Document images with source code
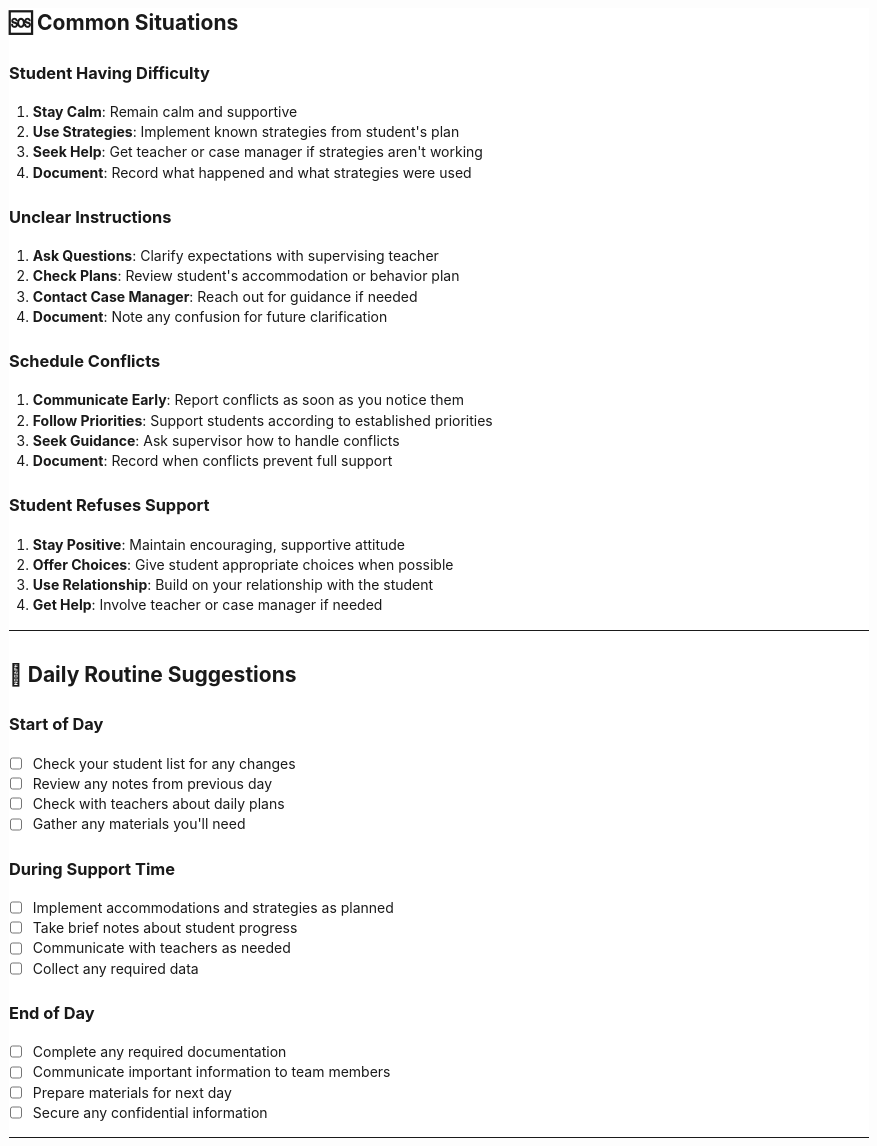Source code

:
## 🆘 Common Situations

### Student Having Difficulty
1. **Stay Calm**: Remain calm and supportive
2. **Use Strategies**: Implement known strategies from student's plan
3. **Seek Help**: Get teacher or case manager if strategies aren't working
4. **Document**: Record what happened and what strategies were used

### Unclear Instructions
1. **Ask Questions**: Clarify expectations with supervising teacher
2. **Check Plans**: Review student's accommodation or behavior plan
3. **Contact Case Manager**: Reach out for guidance if needed
4. **Document**: Note any confusion for future clarification

### Schedule Conflicts
1. **Communicate Early**: Report conflicts as soon as you notice them
2. **Follow Priorities**: Support students according to established priorities
3. **Seek Guidance**: Ask supervisor how to handle conflicts
4. **Document**: Record when conflicts prevent full support

### Student Refuses Support
1. **Stay Positive**: Maintain encouraging, supportive attitude
2. **Offer Choices**: Give student appropriate choices when possible
3. **Use Relationship**: Build on your relationship with the student
4. **Get Help**: Involve teacher or case manager if needed

---

## 📅 Daily Routine Suggestions

### Start of Day
- [ ] Check your student list for any changes
- [ ] Review any notes from previous day
- [ ] Check with teachers about daily plans
- [ ] Gather any materials you'll need

### During Support Time
- [ ] Implement accommodations and strategies as planned
- [ ] Take brief notes about student progress
- [ ] Communicate with teachers as needed
- [ ] Collect any required data

### End of Day
- [ ] Complete any required documentation
- [ ] Communicate important information to team members
- [ ] Prepare materials for next day
- [ ] Secure any confidential information

---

Aim of the exercise — For the entries above, return an exact copy that omits the images.

Result for this task —
Source code

:
## 🆘 Common Situations

### Student Having Difficulty
1. **Stay Calm**: Remain calm and supportive
2. **Use Strategies**: Implement known strategies from student's plan
3. **Seek Help**: Get teacher or case manager if strategies aren't working
4. **Document**: Record what happened and what strategies were used

### Unclear Instructions
1. **Ask Questions**: Clarify expectations with supervising teacher
2. **Check Plans**: Review student's accommodation or behavior plan
3. **Contact Case Manager**: Reach out for guidance if needed
4. **Document**: Note any confusion for future clarification

### Schedule Conflicts
1. **Communicate Early**: Report conflicts as soon as you notice them
2. **Follow Priorities**: Support students according to established priorities
3. **Seek Guidance**: Ask supervisor how to handle conflicts
4. **Document**: Record when conflicts prevent full support

### Student Refuses Support
1. **Stay Positive**: Maintain encouraging, supportive attitude
2. **Offer Choices**: Give student appropriate choices when possible
3. **Use Relationship**: Build on your relationship with the student
4. **Get Help**: Involve teacher or case manager if needed

---

## 📅 Daily Routine Suggestions

### Start of Day
- [ ] Check your student list for any changes
- [ ] Review any notes from previous day
- [ ] Check with teachers about daily plans
- [ ] Gather any materials you'll need

### During Support Time
- [ ] Implement accommodations and strategies as planned
- [ ] Take brief notes about student progress
- [ ] Communicate with teachers as needed
- [ ] Collect any required data

### End of Day
- [ ] Complete any required documentation
- [ ] Communicate important information to team members
- [ ] Prepare materials for next day
- [ ] Secure any confidential information

---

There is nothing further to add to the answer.